35:39
55.0 km
6407 m
白馬三山〜針ノ木へ3泊4日
白馬岳・小蓮華山 (長野, 富山)
2025年10月22日(水)〜25日(土) 4日間
前回の唐松〜五竜鹿島槍縦走の時に見た白馬三山が忘れられず、そしていつかいつかと思っていた針ノ木サーキットも行けたらなと縦走を計画。天気予報がこれ以上ないほど晴れマークが続いていたので無理言って休みをもらい急遽決行。 せっかくなら山行中にも美味い飯とビールを飲みたいという欲望を詰め込んだザックは25キロに(下山後食糧を食べ尽くして測ったザックは17キロほど。約10キロくらいは飯と酒でした…)。 背負って歩き出した瞬間は、「これ一つ目のピークまでも持たないかも…」と自分の強欲さに後悔しましたが、歩いているうちにリズムを掴み、ゼエゼエ言いながらも僕が思い描いてた登山ってこんな感じだよなと、今登山してるぜ!とだんだん気分も高揚していました。 白馬三山は想像より荒々しい表層で、特に白馬岳はその切れ落ちた壁面の迫力が凄かった。 でもそれと同時にその荒々しさを瞬間的に切り取ったような、カメラのシャッターを押した瞬間その写真の世界の中に入りこんだかのような静けさ。
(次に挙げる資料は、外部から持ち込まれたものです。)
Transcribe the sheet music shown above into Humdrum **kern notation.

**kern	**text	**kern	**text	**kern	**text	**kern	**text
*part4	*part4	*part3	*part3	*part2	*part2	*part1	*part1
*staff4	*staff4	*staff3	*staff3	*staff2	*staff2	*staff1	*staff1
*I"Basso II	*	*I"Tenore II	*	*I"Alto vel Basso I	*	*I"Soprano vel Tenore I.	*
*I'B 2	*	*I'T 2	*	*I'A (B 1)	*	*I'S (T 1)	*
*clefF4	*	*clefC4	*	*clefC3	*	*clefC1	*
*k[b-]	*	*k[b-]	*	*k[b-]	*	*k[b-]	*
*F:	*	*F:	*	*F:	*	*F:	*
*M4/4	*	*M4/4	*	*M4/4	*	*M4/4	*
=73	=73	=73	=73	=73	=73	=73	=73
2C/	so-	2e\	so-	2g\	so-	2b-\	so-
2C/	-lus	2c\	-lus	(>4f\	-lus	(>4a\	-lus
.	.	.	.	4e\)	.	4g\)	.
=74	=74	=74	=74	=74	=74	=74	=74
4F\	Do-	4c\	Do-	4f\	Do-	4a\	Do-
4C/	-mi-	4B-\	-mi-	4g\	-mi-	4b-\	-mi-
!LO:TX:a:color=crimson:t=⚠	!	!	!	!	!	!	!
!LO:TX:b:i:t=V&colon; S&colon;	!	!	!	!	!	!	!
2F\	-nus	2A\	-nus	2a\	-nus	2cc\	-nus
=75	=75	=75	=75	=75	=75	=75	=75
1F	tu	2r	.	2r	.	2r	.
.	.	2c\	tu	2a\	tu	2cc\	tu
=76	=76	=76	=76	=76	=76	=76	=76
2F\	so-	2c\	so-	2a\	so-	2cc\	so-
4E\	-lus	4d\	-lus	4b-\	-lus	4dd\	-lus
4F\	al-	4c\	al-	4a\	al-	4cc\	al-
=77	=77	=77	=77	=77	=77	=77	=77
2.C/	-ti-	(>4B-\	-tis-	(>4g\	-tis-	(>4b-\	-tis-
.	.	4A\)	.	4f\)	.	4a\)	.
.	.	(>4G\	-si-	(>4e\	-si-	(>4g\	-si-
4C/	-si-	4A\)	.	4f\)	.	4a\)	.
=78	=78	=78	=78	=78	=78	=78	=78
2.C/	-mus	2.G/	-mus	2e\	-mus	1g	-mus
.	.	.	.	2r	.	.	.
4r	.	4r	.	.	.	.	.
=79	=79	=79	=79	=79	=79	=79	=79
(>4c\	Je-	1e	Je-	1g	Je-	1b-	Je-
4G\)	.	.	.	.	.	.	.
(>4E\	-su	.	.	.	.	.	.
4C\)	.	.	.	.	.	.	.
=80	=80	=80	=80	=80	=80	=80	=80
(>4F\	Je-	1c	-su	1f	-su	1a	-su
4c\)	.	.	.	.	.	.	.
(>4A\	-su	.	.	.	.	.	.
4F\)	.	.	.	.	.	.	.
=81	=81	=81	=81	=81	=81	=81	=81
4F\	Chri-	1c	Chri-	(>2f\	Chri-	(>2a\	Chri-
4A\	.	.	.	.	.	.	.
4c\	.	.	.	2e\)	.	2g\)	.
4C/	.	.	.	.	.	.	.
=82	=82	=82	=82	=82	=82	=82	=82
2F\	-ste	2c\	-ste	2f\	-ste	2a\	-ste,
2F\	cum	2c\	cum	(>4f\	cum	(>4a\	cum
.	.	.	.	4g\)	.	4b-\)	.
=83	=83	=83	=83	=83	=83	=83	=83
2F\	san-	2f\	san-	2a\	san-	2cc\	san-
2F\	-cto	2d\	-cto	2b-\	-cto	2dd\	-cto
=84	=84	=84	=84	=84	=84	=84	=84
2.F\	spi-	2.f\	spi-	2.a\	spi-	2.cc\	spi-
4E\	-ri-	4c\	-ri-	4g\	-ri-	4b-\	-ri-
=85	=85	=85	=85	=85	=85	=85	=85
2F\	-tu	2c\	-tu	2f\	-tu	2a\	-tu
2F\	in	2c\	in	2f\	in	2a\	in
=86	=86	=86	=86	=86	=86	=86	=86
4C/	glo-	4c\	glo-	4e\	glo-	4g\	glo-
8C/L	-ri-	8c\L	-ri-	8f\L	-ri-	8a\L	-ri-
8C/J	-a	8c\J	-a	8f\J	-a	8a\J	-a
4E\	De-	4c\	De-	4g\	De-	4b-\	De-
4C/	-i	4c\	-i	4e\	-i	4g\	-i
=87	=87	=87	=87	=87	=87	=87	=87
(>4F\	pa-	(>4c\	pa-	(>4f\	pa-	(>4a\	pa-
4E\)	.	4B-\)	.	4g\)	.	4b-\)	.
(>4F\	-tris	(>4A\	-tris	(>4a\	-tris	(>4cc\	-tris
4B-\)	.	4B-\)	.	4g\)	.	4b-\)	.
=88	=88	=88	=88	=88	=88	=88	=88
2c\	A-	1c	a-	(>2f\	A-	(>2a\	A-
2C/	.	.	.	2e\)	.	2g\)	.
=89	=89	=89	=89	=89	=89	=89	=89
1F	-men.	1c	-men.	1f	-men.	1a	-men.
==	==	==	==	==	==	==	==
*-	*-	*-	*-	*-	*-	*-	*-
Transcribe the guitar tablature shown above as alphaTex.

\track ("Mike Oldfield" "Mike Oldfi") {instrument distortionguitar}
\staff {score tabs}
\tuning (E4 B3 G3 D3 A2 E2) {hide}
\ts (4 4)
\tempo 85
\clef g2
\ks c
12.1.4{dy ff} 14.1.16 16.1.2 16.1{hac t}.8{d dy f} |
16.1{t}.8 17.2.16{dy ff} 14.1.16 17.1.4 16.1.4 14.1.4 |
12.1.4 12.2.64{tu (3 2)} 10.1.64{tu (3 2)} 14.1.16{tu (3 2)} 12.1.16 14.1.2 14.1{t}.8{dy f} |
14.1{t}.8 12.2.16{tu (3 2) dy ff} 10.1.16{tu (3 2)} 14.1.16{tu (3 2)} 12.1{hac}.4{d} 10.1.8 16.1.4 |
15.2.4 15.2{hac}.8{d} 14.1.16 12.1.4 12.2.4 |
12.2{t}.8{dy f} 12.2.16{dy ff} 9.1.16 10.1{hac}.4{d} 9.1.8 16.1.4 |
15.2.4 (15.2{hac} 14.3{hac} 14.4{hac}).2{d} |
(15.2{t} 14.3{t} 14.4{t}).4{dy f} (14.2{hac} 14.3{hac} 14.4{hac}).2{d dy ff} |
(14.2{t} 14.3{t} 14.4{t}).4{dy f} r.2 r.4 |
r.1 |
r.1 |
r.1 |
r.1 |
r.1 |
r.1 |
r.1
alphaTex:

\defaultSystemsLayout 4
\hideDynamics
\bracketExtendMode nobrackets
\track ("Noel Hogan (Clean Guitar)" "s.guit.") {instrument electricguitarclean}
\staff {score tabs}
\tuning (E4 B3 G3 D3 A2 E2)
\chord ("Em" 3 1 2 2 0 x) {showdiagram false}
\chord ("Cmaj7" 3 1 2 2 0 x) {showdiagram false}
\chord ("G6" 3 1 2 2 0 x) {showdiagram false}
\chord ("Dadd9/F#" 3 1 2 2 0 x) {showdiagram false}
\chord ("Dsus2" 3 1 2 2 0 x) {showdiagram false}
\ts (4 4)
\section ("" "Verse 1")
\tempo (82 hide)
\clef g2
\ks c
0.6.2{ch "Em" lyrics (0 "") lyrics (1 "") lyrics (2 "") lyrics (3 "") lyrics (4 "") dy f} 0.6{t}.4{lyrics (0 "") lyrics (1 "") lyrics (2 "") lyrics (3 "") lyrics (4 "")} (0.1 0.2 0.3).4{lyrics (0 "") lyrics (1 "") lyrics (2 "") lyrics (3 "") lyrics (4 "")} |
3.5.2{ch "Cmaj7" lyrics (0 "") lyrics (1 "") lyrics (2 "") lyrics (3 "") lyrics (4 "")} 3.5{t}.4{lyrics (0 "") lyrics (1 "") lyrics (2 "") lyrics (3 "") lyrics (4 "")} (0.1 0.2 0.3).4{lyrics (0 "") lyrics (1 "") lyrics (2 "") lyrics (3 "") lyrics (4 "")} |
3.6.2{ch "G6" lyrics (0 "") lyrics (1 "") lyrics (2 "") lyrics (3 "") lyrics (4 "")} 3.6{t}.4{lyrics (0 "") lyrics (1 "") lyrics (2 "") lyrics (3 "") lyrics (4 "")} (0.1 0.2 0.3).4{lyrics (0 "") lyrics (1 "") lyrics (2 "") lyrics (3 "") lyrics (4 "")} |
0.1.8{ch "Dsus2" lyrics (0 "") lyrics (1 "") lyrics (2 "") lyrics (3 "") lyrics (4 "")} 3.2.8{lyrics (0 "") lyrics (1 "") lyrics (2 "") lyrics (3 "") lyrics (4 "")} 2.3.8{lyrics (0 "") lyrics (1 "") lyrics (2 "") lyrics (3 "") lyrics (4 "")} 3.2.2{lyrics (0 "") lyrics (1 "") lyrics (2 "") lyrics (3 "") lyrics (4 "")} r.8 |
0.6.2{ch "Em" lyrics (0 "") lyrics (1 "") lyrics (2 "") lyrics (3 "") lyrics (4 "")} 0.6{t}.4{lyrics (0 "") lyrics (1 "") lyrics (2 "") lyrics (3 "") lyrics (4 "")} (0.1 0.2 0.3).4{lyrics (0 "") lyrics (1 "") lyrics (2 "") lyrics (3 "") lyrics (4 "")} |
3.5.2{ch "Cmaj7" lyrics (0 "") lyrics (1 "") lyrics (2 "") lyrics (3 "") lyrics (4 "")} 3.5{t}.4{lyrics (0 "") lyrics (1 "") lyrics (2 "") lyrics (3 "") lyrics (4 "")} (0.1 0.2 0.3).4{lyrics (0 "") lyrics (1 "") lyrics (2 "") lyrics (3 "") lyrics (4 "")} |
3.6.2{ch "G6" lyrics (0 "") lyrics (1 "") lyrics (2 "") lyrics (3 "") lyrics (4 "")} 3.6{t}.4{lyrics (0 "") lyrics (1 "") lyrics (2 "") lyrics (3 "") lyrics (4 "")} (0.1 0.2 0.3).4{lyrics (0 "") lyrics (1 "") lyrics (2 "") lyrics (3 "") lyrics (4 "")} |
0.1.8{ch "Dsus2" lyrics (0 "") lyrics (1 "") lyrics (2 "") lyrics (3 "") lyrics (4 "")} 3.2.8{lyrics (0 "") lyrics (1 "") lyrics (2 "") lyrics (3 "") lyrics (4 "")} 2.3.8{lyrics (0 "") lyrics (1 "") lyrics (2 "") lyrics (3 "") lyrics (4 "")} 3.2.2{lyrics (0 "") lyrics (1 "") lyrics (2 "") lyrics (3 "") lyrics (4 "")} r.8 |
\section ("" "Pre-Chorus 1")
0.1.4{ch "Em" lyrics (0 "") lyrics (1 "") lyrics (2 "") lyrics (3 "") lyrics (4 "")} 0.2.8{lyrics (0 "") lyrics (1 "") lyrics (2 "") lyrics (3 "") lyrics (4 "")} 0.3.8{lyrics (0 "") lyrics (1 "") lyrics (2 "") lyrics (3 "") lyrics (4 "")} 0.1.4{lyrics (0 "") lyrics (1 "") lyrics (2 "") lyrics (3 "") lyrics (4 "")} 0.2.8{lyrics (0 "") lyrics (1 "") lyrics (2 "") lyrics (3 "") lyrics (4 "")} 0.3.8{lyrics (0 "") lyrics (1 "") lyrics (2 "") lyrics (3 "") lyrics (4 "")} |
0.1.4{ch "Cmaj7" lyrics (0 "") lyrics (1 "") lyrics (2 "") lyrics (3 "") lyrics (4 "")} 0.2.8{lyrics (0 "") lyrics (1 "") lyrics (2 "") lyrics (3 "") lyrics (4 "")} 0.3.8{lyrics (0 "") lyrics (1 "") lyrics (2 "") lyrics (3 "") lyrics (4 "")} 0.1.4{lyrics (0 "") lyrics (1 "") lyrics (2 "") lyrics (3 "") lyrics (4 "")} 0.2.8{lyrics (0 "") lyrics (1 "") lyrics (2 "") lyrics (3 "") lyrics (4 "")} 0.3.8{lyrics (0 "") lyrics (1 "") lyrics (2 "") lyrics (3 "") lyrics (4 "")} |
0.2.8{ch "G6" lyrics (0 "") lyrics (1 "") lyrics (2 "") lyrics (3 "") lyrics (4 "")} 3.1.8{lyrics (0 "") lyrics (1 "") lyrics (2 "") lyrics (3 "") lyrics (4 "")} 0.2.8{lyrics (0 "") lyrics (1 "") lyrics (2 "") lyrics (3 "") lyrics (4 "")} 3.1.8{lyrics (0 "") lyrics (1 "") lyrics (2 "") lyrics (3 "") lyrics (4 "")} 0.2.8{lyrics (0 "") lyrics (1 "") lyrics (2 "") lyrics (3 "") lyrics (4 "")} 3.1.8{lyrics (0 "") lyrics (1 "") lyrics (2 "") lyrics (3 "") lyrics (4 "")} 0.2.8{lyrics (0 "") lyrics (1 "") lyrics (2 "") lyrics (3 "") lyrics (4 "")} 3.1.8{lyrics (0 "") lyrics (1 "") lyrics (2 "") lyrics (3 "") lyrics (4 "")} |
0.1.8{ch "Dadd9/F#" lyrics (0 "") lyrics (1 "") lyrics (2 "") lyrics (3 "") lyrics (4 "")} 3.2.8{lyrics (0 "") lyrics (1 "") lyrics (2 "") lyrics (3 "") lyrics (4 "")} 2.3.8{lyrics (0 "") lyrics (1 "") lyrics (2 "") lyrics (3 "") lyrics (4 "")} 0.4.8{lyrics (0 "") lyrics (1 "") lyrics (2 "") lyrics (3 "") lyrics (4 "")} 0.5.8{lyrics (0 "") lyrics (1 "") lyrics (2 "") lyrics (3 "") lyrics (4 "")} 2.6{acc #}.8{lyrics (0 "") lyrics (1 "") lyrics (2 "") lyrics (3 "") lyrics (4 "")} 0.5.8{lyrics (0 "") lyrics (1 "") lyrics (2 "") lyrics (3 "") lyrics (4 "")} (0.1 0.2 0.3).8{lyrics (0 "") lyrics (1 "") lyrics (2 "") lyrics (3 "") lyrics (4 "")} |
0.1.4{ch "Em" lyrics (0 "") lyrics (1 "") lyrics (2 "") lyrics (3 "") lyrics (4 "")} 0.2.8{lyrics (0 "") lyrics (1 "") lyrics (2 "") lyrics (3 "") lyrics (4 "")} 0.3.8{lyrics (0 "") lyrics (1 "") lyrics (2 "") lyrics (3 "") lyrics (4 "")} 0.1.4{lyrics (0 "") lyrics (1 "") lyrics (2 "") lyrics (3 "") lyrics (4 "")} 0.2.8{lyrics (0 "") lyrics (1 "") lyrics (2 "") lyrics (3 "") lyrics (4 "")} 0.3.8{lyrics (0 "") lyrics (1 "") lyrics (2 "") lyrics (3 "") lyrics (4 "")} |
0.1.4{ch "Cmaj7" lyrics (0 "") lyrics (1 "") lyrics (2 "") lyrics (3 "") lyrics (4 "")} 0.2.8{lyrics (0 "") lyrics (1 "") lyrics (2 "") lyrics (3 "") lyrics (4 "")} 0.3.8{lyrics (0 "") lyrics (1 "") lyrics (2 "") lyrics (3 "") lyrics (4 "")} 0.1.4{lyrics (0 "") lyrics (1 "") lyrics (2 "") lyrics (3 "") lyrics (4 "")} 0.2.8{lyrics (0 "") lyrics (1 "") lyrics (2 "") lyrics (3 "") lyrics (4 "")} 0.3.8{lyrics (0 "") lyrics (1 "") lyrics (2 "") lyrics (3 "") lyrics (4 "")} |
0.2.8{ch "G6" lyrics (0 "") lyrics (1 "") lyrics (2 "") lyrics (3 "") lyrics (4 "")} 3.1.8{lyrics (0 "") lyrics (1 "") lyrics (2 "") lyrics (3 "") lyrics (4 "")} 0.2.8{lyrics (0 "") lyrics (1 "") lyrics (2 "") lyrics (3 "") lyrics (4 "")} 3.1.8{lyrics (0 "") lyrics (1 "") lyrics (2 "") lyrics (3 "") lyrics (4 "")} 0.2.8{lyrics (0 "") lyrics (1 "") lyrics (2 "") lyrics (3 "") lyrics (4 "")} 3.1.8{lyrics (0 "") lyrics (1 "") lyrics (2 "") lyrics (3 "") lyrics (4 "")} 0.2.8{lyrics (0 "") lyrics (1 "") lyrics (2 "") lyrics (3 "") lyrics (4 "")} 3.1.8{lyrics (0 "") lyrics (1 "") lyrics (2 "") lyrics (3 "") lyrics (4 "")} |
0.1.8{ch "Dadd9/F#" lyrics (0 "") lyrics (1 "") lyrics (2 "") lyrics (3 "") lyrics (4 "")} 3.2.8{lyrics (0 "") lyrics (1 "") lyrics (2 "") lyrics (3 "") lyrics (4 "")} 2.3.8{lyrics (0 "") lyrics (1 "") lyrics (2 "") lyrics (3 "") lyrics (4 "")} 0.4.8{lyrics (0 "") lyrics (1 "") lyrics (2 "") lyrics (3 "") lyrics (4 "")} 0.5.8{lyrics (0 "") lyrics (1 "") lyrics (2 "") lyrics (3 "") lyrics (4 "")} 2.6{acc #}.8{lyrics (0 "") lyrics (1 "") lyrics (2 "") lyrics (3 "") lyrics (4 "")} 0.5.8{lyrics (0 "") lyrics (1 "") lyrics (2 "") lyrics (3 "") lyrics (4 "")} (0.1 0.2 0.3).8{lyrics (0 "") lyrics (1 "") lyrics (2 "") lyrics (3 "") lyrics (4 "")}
真っ白な大地がそう思わせていたのかもしれませんが、音がない白黒の世界の中に入り込んだかのような不思議な感覚に襲われました。 唐松〜鹿島槍までは一度通ったことのあるコースでしたが、それでもこんなに感動するのかと。特に五竜山頂で見る朝日は息を呑むほどの美しさ。体全体であの空気を吸い込むときっと誰しも忘れられない経験になるだろうなと。僕は何度来てもきっとこの風景を見て心動かされるんだろうなと、そう思うほど好きな山域になりました。 最終日はブラックスタートで針ノ木サーキットを。まるで今にも落ちてきそうな星空を眺めながら、これまたすぐにでも落ちてしまいそうな細い稜線の上を歩いていると、なんだか精神が肉体を離れていくような。幽体離脱(したことないけど)をしている時のような浮遊感に急に襲われたり、でもまたスッと自分に帰ってきたり。夢と現実を行ったり来たりしているうつらうつらしている時のような感覚に襲われて少し怖さもありましたが、現実離れしたその感覚はなんだか心地のいい時間でした。 この4日間、山についてやる事がいっぱいで山の事しか考えなくてもよくて、どの時間もめちゃくちゃ楽しくて熱中してたらあっという間に終わってた、ほんとに4日も居たか?と思うくらい一瞬の4日間でした。 が、最後のピークの針ノ木岳山頂からこれまで歩いてきた道のりをみた瞬間だけは、普段あまり良いように捉えた事のない、褒めるべきところなんてない人間だと思ってる自分にもよく歩いてきたなと、そう労ってあげたい気持ちになりました。 それでもまだまだ山の中にいたい。補給さえできれば、日数さえ許せば、まだまだ歩き続けていたい。そうも思った山行でした。